Using the listing below, print the line containing "X79000000Y-45000000D02*", the line containing "(wire (pts (xy 160.02", and each line between them, exactly and nothing else. Pictures stay out of the print.

:: Dataset extract

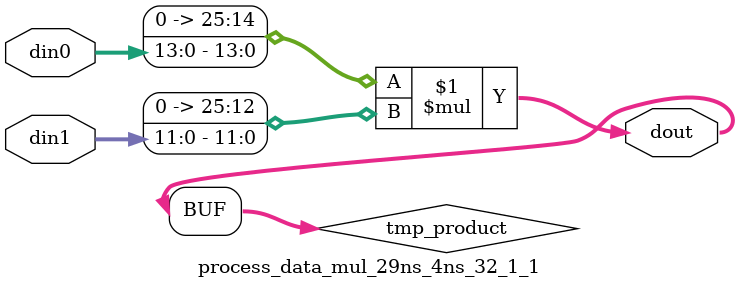
<source format=v>

`timescale 1 ns / 1 ps

  module process_data_mul_29ns_4ns_32_1_1(din0, din1, dout);
parameter ID = 1;
parameter NUM_STAGE = 0;
parameter din0_WIDTH = 14;
parameter din1_WIDTH = 12;
parameter dout_WIDTH = 26;

input [din0_WIDTH - 1 : 0] din0; 
input [din1_WIDTH - 1 : 0] din1; 
output [dout_WIDTH - 1 : 0] dout;

wire signed [dout_WIDTH - 1 : 0] tmp_product;










assign tmp_product = $signed({1'b0, din0}) * $signed({1'b0, din1});











assign dout = tmp_product;







endmodule

</source>
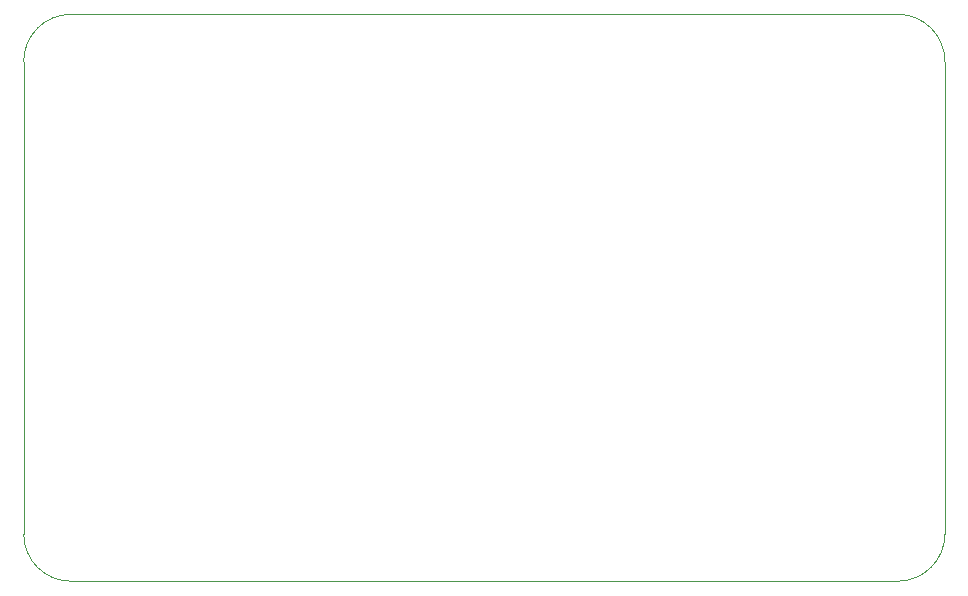
<source format=gbr>
%TF.GenerationSoftware,KiCad,Pcbnew,(6.0.2)*%
%TF.CreationDate,2022-02-13T11:21:42-05:00*%
%TF.ProjectId,tag-connect_breakout,7461672d-636f-46e6-9e65-63745f627265,rev?*%
%TF.SameCoordinates,PX5f5e100PY3dfd240*%
%TF.FileFunction,Profile,NP*%
%FSLAX46Y46*%
G04 Gerber Fmt 4.6, Leading zero omitted, Abs format (unit mm)*
G04 Created by KiCad (PCBNEW (6.0.2)) date 2022-02-13 11:21:42*
%MOMM*%
%LPD*%
G01*
G04 APERTURE LIST*
%TA.AperFunction,Profile*%
%ADD10C,0.100000*%
%TD*%
G04 APERTURE END LIST*
D10*
X75000000Y-49000000D02*
G75*
G03*
X79000000Y-45000000I0J4000000D01*
G01*
X79000000Y-5000000D02*
G75*
G03*
X75000000Y-1000000I-4000000J0D01*
G01*
X5000000Y-1000000D02*
G75*
G03*
X1000000Y-5000000I0J-4000000D01*
G01*
X1000000Y-45000000D02*
G75*
G03*
X5000000Y-49000000I4000000J0D01*
G01*
X1000000Y-5000000D02*
X1000000Y-45000000D01*
X75000000Y-1000000D02*
X5000000Y-1000000D01*
X79000000Y-45000000D02*
X79000000Y-5000000D01*
X5000000Y-49000000D02*
X75000000Y-49000000D01*
M02*

</source>
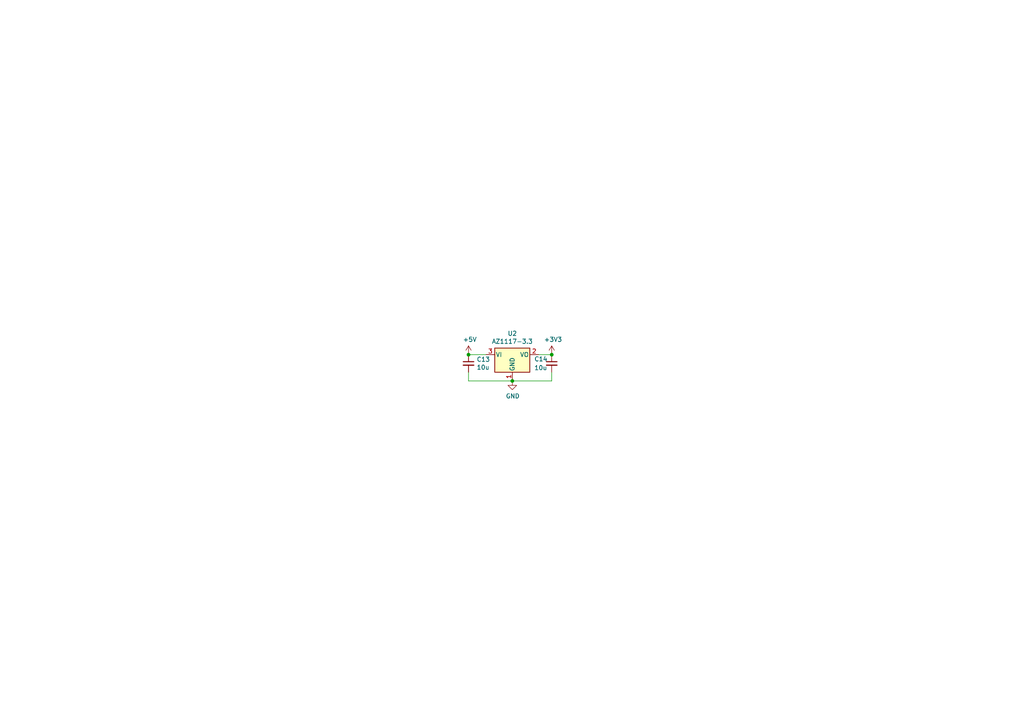
<source format=kicad_sch>
(kicad_sch (version 20211123) (generator eeschema)

  (uuid 3d47dc7d-e81c-4a21-90ef-36d1bb8e39f8)

  (paper "A4")

  

  (junction (at 148.59 110.49) (diameter 0) (color 0 0 0 0)
    (uuid 07d84adc-bd74-4f63-b888-5b007a8c7b8c)
  )
  (junction (at 160.02 102.87) (diameter 0) (color 0 0 0 0)
    (uuid 1056c376-e52f-4544-a5e5-b159d527d890)
  )
  (junction (at 135.89 102.87) (diameter 0) (color 0 0 0 0)
    (uuid e6ce777f-9aac-4e51-a8e6-2d96e31bf4e1)
  )

  (wire (pts (xy 160.02 110.49) (xy 160.02 107.95))
    (stroke (width 0) (type default) (color 0 0 0 0))
    (uuid 066428f4-9b73-4b75-975b-942365cc84c6)
  )
  (wire (pts (xy 140.97 102.87) (xy 135.89 102.87))
    (stroke (width 0) (type default) (color 0 0 0 0))
    (uuid 0729bc20-fc69-4ace-81c8-f4e43243e19a)
  )
  (wire (pts (xy 148.59 110.49) (xy 160.02 110.49))
    (stroke (width 0) (type default) (color 0 0 0 0))
    (uuid 7f5e8ed2-3fb9-44da-bfda-52e24534d24c)
  )
  (wire (pts (xy 135.89 110.49) (xy 148.59 110.49))
    (stroke (width 0) (type default) (color 0 0 0 0))
    (uuid 8bb4f970-cb2c-47b1-a9b7-4a7ba96920a0)
  )
  (wire (pts (xy 156.21 102.87) (xy 160.02 102.87))
    (stroke (width 0) (type default) (color 0 0 0 0))
    (uuid cc07aae6-6cda-43c6-a855-eb461be07584)
  )
  (wire (pts (xy 135.89 107.95) (xy 135.89 110.49))
    (stroke (width 0) (type default) (color 0 0 0 0))
    (uuid ceb88913-844d-40fe-ac35-57cf6744b14b)
  )

  (symbol (lib_id "Regulator_Linear:AZ1117-3.3") (at 148.59 102.87 0) (unit 1)
    (in_bom yes) (on_board yes)
    (uuid 00000000-0000-0000-0000-00005e64574d)
    (property "Reference" "U2" (id 0) (at 148.59 96.7232 0))
    (property "Value" "AZ1117-3.3" (id 1) (at 148.59 99.0346 0))
    (property "Footprint" "Package_TO_SOT_SMD:SOT-89-3" (id 2) (at 148.59 96.52 0)
      (effects (font (size 1.27 1.27) italic) hide)
    )
    (property "Datasheet" "https://www.diodes.com/assets/Datasheets/AZ1117.pdf" (id 3) (at 148.59 102.87 0)
      (effects (font (size 1.27 1.27)) hide)
    )
    (pin "1" (uuid df96ff3c-8a42-4c62-9f86-6b1ec8a36d07))
    (pin "2" (uuid a263b9e7-75ff-4736-8644-64f85a4b2e42))
    (pin "3" (uuid 707a5339-fa7a-4b10-86f1-6f511446c3f3))
  )

  (symbol (lib_id "Device:C_Small") (at 135.89 105.41 0) (unit 1)
    (in_bom yes) (on_board yes)
    (uuid 00000000-0000-0000-0000-00005e646499)
    (property "Reference" "C13" (id 0) (at 138.2268 104.2416 0)
      (effects (font (size 1.27 1.27)) (justify left))
    )
    (property "Value" "10u" (id 1) (at 138.2268 106.553 0)
      (effects (font (size 1.27 1.27)) (justify left))
    )
    (property "Footprint" "Capacitor_SMD:C_0805_2012Metric" (id 2) (at 135.89 105.41 0)
      (effects (font (size 1.27 1.27)) hide)
    )
    (property "Datasheet" "~" (id 3) (at 135.89 105.41 0)
      (effects (font (size 1.27 1.27)) hide)
    )
    (pin "1" (uuid ea836426-b0d7-41a8-b4b7-ed5f0833c8b5))
    (pin "2" (uuid e076d40e-464b-44fa-8e93-a217ffd2370d))
  )

  (symbol (lib_id "Device:C_Small") (at 160.02 105.41 0) (unit 1)
    (in_bom yes) (on_board yes)
    (uuid 00000000-0000-0000-0000-00005e646f41)
    (property "Reference" "C14" (id 0) (at 154.94 104.14 0)
      (effects (font (size 1.27 1.27)) (justify left))
    )
    (property "Value" "10u" (id 1) (at 154.94 106.68 0)
      (effects (font (size 1.27 1.27)) (justify left))
    )
    (property "Footprint" "Capacitor_SMD:C_0805_2012Metric" (id 2) (at 160.02 105.41 0)
      (effects (font (size 1.27 1.27)) hide)
    )
    (property "Datasheet" "~" (id 3) (at 160.02 105.41 0)
      (effects (font (size 1.27 1.27)) hide)
    )
    (pin "1" (uuid 03498cfe-2fe7-4475-8777-dfa688968f65))
    (pin "2" (uuid 64a0350b-3bde-45ce-8b05-41e9eb803f97))
  )

  (symbol (lib_id "power:GND") (at 148.59 110.49 0) (unit 1)
    (in_bom yes) (on_board yes)
    (uuid 00000000-0000-0000-0000-00005fa636cb)
    (property "Reference" "#PWR016" (id 0) (at 148.59 116.84 0)
      (effects (font (size 1.27 1.27)) hide)
    )
    (property "Value" "GND" (id 1) (at 148.717 114.8842 0))
    (property "Footprint" "" (id 2) (at 148.59 110.49 0)
      (effects (font (size 1.27 1.27)) hide)
    )
    (property "Datasheet" "" (id 3) (at 148.59 110.49 0)
      (effects (font (size 1.27 1.27)) hide)
    )
    (pin "1" (uuid d2560de6-48fb-4936-9af2-be3625f05a86))
  )

  (symbol (lib_id "power:+5V") (at 135.89 102.87 0) (unit 1)
    (in_bom yes) (on_board yes)
    (uuid 00000000-0000-0000-0000-00005fa64fee)
    (property "Reference" "#PWR015" (id 0) (at 135.89 106.68 0)
      (effects (font (size 1.27 1.27)) hide)
    )
    (property "Value" "+5V" (id 1) (at 136.271 98.4758 0))
    (property "Footprint" "" (id 2) (at 135.89 102.87 0)
      (effects (font (size 1.27 1.27)) hide)
    )
    (property "Datasheet" "" (id 3) (at 135.89 102.87 0)
      (effects (font (size 1.27 1.27)) hide)
    )
    (pin "1" (uuid 908f4d89-70b7-4462-94d9-73f30b911970))
  )

  (symbol (lib_id "power:+3V3") (at 160.02 102.87 0) (unit 1)
    (in_bom yes) (on_board yes)
    (uuid 00000000-0000-0000-0000-00005fa65804)
    (property "Reference" "#PWR017" (id 0) (at 160.02 106.68 0)
      (effects (font (size 1.27 1.27)) hide)
    )
    (property "Value" "+3V3" (id 1) (at 160.401 98.4758 0))
    (property "Footprint" "" (id 2) (at 160.02 102.87 0)
      (effects (font (size 1.27 1.27)) hide)
    )
    (property "Datasheet" "" (id 3) (at 160.02 102.87 0)
      (effects (font (size 1.27 1.27)) hide)
    )
    (pin "1" (uuid bb9cbc5b-36a5-45f2-9c66-8297e5a9b3ff))
  )
)

</source>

::::

| Result of the exercise |
X79000000Y-45000000D02*
X79000000Y-5000000D01*
X5000000Y-49000000D02*
X75000000Y-49000000D01*
M02*

</source>
<source format=kicad_sch>
(kicad_sch (version 20211123) (generator eeschema)

  (uuid 3d47dc7d-e81c-4a21-90ef-36d1bb8e39f8)

  (paper "A4")

  

  (junction (at 148.59 110.49) (diameter 0) (color 0 0 0 0)
    (uuid 07d84adc-bd74-4f63-b888-5b007a8c7b8c)
  )
  (junction (at 160.02 102.87) (diameter 0) (color 0 0 0 0)
    (uuid 1056c376-e52f-4544-a5e5-b159d527d890)
  )
  (junction (at 135.89 102.87) (diameter 0) (color 0 0 0 0)
    (uuid e6ce777f-9aac-4e51-a8e6-2d96e31bf4e1)
  )

  (wire (pts (xy 160.02 110.49) (xy 160.02 107.95))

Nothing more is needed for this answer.